Najważniejsza zasada
Często zmieniaj pieluszkę, w upały nawet co 1,5 godziny – dziecko wtedy więcej pije, a więc i sporo siusia. Jak najczęściej sprawdzaj także, co się w niej znajduje. Teoretycznie mocz od razu wsiąka w pieluszkę, w praktyce różnie z tym bywa, zwłaszcza gdy kupujesz najtańsze pieluszki, które na dodatek nie przepuszczają powietrza. Skóra pod pieluszką jest stale wilgotna i już samo to sprzyja podrażnieniom. Ryzyko rośnie, gdy pieluszka jest przepełniona bądź dziecko zrobiło kupę – wtedy skórę drażni dodatkowo amoniak, który powstaje wskutek rozkładu moczu i kału przez bakterie.
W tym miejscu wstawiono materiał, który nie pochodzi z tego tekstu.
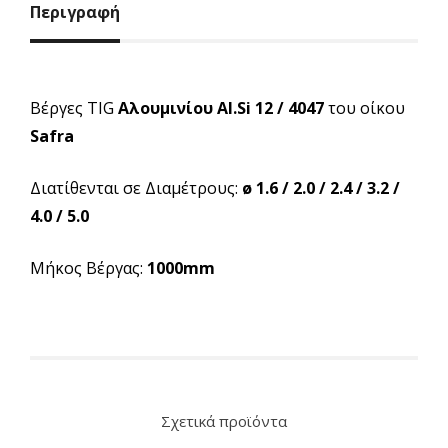
Περιγραφή
Βέργες TIG
Αλουμινίου Al.Si 12 / 4047
του οίκου
Safra
Διατίθενται σε Διαμέτρους:
ø 1.6 / 2.0 / 2.4 / 3.2 /
4.0 / 5.0
Μήκος Βέργας:
1000mm
Σχετικά προϊόντα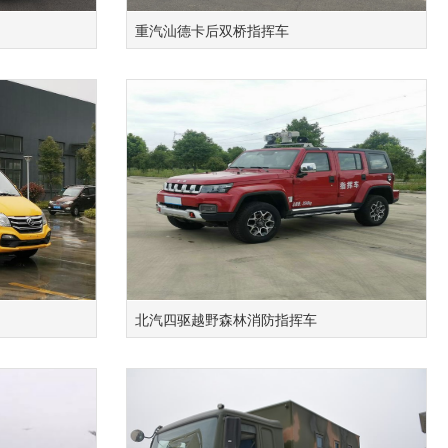
重汽汕德卡后双桥指挥车
北汽四驱越野森林消防指挥车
Delikatna skóra malucha nie obroni się sama, gdyż ochronna warstwa lipidowa jest jeszcze zbyt słaba.
Jak jej w tym pomóc?
Oczyść pupę maluszka wilgotnymi chusteczkami albo wacikiem zmoczonym w czystej, ciepłej wodzie, osusz skórę i posmaruj kremem zapobiegającym odparzeniom. Warstwa kremu nie powinna być zbyt gruba – do skóry musi docierać powietrze. Nie syp zbyt dużo zasypki, bo szybko zwilgotnieje i podrażni skórę. Codziennie wieczorem kąp dziecko, a po kąpieli stosuj oliwkę albo balsam dla niemowląt – po to, by skóra się nie przesuszała (zbyt sucha łatwiej ulega podrażnieniom).
Kiedy skóra piecze
Ze zwykłym odparzeniem poradzisz sobie sama – wystarczy dokładnie umyć pupę dziecka ciepłą, przegotowaną wodą bez żadnych środków myjących, które mogłyby spowodować pieczenie, a potem posmarować kremem ochronnym i łagodzącym podrażnienia. Pomaga też wietrzenie skóry – po zmianie pieluszki przez kilka minut pozwól dziecku poleżeć z gołą pupą na kocyku, dla bezpieczeństwa podkładając pod niego kawałek folii, która w razie „wypadku” zabezpieczy materac przed zabrudzeniem. Jeśli maluch ma pieluszkowe zapalenie skóry, jak najszybciej skontaktuj się z pediatrą. Może być konieczne zastosowanie maści z antybiotykiem, gdyż podrażniona skóra cały czas ma kontakt z bakteriami znajdującymi się w moczu i kale.
miesięcznik "M jak mama"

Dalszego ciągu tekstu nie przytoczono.